A 2016 study out of the Journal of Clinical Psychiatry affirms this, stating that, out of a sample of 1,500 individuals aged 21-99, older people experienced less anxiety, depression and stress—and greater levels of happiness. “There’s this idea that old age is bad, it’s all gloom and doom and older people are usually depressed, grumpy and unhappy,” said study author Dr. Dilip Jeste. Instead, “as they got older, it looks like things started getting better for them. It suggests that with age, there’s a progressive improvement in mental health.”
5. Fewer allergies
We may accrue more wrinkles as we age, but we also lose some of our youthful complaints—including our allergies. “Most people with allergies first develop them as children or infants,” LiveScience reports. “But as they age, some individuals seem to leave their hay fever, pet allergies or even food allergies behind.
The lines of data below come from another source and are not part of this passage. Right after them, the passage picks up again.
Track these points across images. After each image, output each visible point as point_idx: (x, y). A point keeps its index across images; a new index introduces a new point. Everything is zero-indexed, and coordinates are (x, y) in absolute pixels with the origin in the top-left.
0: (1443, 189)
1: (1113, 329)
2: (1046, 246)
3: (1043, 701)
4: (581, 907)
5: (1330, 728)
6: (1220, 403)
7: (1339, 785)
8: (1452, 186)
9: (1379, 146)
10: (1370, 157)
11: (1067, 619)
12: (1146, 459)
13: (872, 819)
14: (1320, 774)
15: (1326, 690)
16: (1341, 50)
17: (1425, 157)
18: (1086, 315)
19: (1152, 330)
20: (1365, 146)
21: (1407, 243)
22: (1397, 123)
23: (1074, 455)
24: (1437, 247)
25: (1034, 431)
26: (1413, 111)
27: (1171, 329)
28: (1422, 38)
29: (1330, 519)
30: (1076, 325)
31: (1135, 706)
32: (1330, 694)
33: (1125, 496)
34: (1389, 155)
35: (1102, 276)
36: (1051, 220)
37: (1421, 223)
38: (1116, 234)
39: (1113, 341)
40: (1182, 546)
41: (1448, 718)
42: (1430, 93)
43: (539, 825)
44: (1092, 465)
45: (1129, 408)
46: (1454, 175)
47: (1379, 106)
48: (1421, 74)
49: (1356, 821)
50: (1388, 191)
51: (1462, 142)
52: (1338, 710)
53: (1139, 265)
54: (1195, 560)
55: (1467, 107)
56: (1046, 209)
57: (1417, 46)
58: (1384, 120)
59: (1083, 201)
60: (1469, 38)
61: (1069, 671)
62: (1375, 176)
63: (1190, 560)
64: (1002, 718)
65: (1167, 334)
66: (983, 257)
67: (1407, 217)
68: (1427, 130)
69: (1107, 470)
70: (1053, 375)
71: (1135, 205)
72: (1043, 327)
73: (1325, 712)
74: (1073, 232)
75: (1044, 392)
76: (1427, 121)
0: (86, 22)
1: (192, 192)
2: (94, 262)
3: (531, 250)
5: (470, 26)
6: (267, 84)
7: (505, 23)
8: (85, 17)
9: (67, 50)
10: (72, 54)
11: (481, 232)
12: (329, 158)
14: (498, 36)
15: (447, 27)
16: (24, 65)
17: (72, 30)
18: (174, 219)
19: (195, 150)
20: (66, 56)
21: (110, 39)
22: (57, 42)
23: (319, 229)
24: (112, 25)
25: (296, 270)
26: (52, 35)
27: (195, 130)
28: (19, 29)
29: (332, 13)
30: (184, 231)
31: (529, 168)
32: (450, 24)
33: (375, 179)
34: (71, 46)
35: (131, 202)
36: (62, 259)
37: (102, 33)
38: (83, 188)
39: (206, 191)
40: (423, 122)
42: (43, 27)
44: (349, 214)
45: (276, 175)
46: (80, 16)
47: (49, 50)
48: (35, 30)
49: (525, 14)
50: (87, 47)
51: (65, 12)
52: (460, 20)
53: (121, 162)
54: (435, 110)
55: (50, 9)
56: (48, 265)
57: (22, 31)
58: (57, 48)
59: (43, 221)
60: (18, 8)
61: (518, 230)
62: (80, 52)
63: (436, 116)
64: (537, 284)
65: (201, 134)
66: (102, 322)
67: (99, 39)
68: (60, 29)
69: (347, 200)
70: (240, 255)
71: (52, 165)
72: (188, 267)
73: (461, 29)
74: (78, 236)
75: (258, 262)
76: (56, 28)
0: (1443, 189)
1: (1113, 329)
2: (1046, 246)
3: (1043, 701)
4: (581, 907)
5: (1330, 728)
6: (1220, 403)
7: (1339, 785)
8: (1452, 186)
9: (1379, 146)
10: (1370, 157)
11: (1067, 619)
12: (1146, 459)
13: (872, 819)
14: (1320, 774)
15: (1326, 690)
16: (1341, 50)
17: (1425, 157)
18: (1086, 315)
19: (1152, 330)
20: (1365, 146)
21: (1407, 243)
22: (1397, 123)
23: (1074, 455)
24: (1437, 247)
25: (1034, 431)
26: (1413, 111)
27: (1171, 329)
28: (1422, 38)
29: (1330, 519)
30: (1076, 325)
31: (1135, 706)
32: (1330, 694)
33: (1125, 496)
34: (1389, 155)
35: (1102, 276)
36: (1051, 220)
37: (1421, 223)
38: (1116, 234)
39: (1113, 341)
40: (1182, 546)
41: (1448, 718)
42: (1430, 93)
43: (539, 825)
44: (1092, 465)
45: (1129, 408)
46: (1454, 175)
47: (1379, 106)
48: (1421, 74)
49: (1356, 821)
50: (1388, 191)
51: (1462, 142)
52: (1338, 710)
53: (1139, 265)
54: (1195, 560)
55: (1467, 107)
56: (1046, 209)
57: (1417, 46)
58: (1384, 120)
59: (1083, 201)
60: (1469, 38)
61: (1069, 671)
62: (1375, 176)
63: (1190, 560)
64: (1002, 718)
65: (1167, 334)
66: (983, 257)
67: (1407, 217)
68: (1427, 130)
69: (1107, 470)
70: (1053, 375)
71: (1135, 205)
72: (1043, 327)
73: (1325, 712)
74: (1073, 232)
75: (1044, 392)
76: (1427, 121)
Doctors don't know exactly why, but people's allergies actually can disappear over time.” In other words? That Camembert you’ve had to eschew for years may be a possibility in your future.
6. Increased intelligence
Worried about losing your wit or your ability to speak French as you age? You’re not alone: it’s one of the leading fears people have about getting older. But wisdom has long been associated with the elderly for reasons that are increasingly becoming clear. Researchers have “recently made some surprising discoveries about what's really happening in our heads as we age,” Oprah says.
"We are identifying ways in which older minds hold their own against younger ones and even surpass them," Margaret Gatz, PhD, professor of psychology, gerontology and preventive medicine at the University of Southern California, confirms. Chief among those findings? A sounder ability to utilize both the right and left sides of our brains, a bolstered capacity for solving and managing problems, greater empathy (and, thus, better “people skills”) and, to echo earlier points in this post, a more positive overall outlook on life. Aging smartly, indeed—and so very much to look forward to.